** Opening Data for review block **
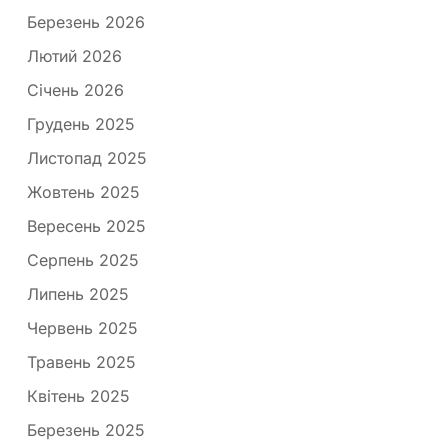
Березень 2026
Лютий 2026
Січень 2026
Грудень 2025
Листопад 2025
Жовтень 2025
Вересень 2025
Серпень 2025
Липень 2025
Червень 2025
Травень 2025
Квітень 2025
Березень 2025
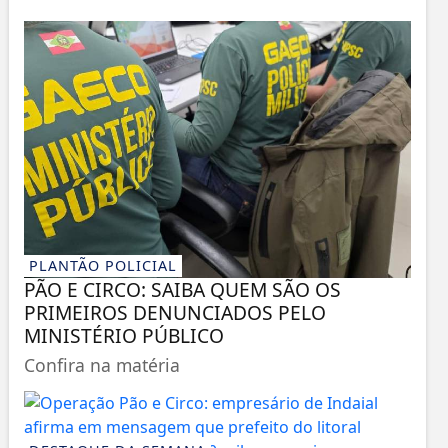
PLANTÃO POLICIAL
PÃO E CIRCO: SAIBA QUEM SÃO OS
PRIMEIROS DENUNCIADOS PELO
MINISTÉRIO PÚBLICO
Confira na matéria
** Closing Data for review block **
Instructions to follow
Reproduce the text of both entries above line for line, keeping every word and accent unchanged. Leave out the bracketed lines that mark the pictures.

Task result
Березень 2026
Лютий 2026
Січень 2026
Грудень 2025
Листопад 2025
Жовтень 2025
Вересень 2025
Серпень 2025
Липень 2025
Червень 2025
Травень 2025
Квітень 2025
Березень 2025
PLANTÃO POLICIAL
PÃO E CIRCO: SAIBA QUEM SÃO OS
PRIMEIROS DENUNCIADOS PELO
MINISTÉRIO PÚBLICO
Confira na matéria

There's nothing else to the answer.